For the better part of five years, Washington treated ByteDance like a one-product company. Ban TikTok, problem solved. That was the logic, and it was always a little naive.
ByteDance isn’t a social media company that happens to own TikTok. It’s one of the most aggressive AI development operations on the planet, and TikTok was only ever the most visible thing it built.
The ban saga finally ended, sort of, on January 22, 2026, when TikTok’s US operations were folded into a new joint venture led by Oracle, Silver Lake and Abu Dhabi’s MGX. ByteDance retained 19.9%, just under the 20% cap the law allows.
Trump called it a win. Critics called it a loophole dressed up in paperwork. Whatever it was, it gave ByteDance something valuable: breathing room. And it’s been using that breathing room to move fast.
The AI Push Nobody Was Watching
While Congress was debating TikTok’s algorithm, ByteDance was quietly hiring nearly 100 AI researchers in the US, engineers and scientists recruited specifically to compete with OpenAI, Google DeepMind, and Anthropic. Not to support TikTok. Not to edit videos. To build foundation models. The kind that power entire product ecosystems.
Then came Seedance 2.0. In February, ByteDance released its AI video generation model, think OpenAI’s Sora, but with sharper motion, more realistic output, and almost no guardrails.
You type two lines of text and it generates cinematic-quality footage. Within days of launch, users were generating Tom Cruise fighting Brad Pitt, Spider-Man swinging through Manhattan, and Baby Yoda doing things Disney definitely didn’t authorize.
Disney sent a cease-and-desist. So did Paramount. The Motion Picture Association called it copyright infringement on a “massive scale.” ByteDance hasn’t pulled the tool.
Seedream 5.0, its image generation model, landed inside CapCut in February, supporting 2K and 4K image generation, with precision prompt understanding that rivals Midjourney and Adobe Firefly.
And CapCut, for context, has been downloaded over a billion times on Android alone.
It’s the top video app on the US iOS App Store. More downloads than Instagram. More than YouTube. ByteDance just plugged a powerful AI image generator into an app sitting on more than a billion phones.
The Money Behind It
This isn’t a side project. ByteDance is spending $23 billion on AI infrastructure in 2026, up from $21 billion last year. More than half of that goes directly to semiconductors for training and running AI models.
The company has been working around US chip export restrictions by storing Nvidia hardware in data centers outside China, primarily in Southeast Asia.

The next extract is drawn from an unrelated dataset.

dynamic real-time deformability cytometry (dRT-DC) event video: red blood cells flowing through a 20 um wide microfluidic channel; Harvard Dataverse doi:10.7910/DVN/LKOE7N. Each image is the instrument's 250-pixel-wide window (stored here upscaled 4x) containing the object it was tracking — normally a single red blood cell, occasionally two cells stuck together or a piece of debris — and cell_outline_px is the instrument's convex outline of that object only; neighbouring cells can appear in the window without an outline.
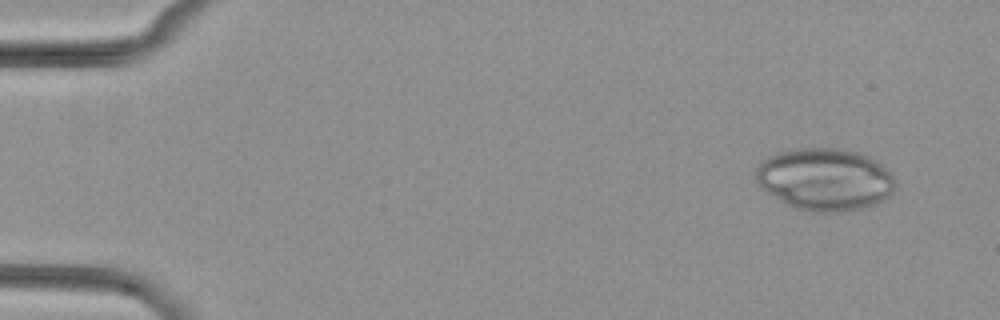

In March, it partnered with Aolani Cloud to deploy 36,000 Nvidia Blackwell B200 chips in Malaysia, one of the largest single AI compute deployments in the region.
For comparison, OpenAI’s entire compute budget last year was estimated at around $4 billion. ByteDance is spending nearly six times that, and it already has a billion-plus user distribution network to push products into.
That’s not a startup trying to catch up. That’s a company that’s been building quietly while everyone was looking somewhere else.
The Actual Problem With the TikTok “Fix”
Here’s what the deal didn’t solve. ByteDance still owns the TikTok algorithm, the US joint venture licenses it, doesn’t own it.
ByteDance still controls the global version of TikTok. Its other apps, CapCut, Lemon8, Gauth, Doubao, are in a legal grey zone.
The law that targeted TikTok named ByteDance broadly, which technically means all its apps are subject to the same divestment requirements.
Lawsuits are already arguing that the deal doesn’t actually comply with what Congress passed, that ByteDance still controls critical operations, and that the whole arrangement amounts to Trump rewarding allies who invested in the new venture.
Timothy Edgar, a Harvard Law cybersecurity expert who helped design the original national security framework for TikTok under Obama, put it bluntly: “In my view, the deal has made the problem even worse.”
The privacy protections that existed before the sale, negotiated over years with CFIUS, no longer formally apply.
Oversight now depends on audits and enforcement, not hard structural requirements. And enforcement, under this administration, is an open question.
What’s Actually Coming
ByteDance’s Doubao chatbot, its answer to ChatGPT, already has over 100 million monthly users in China. The international version, Dola, is live.
A standalone AI assistant app competing directly with ChatGPT and Gemini in Western markets isn’t a rumor, it’s already in motion. The company has released 22 AI products in the last six months. Not features. Products.
Washington spent five years treating the TikTok problem like a social media problem. It was always an AI problem.
The difference is that social media you can see, you can count the users, track the videos, measure the influence. AI infrastructure is different.
You can’t see the chips in a Malaysian data center. You can’t watch a foundation model being trained.
And by the time the output shows up in an app that a billion people are already using, the question of whether to let it in has already been answered.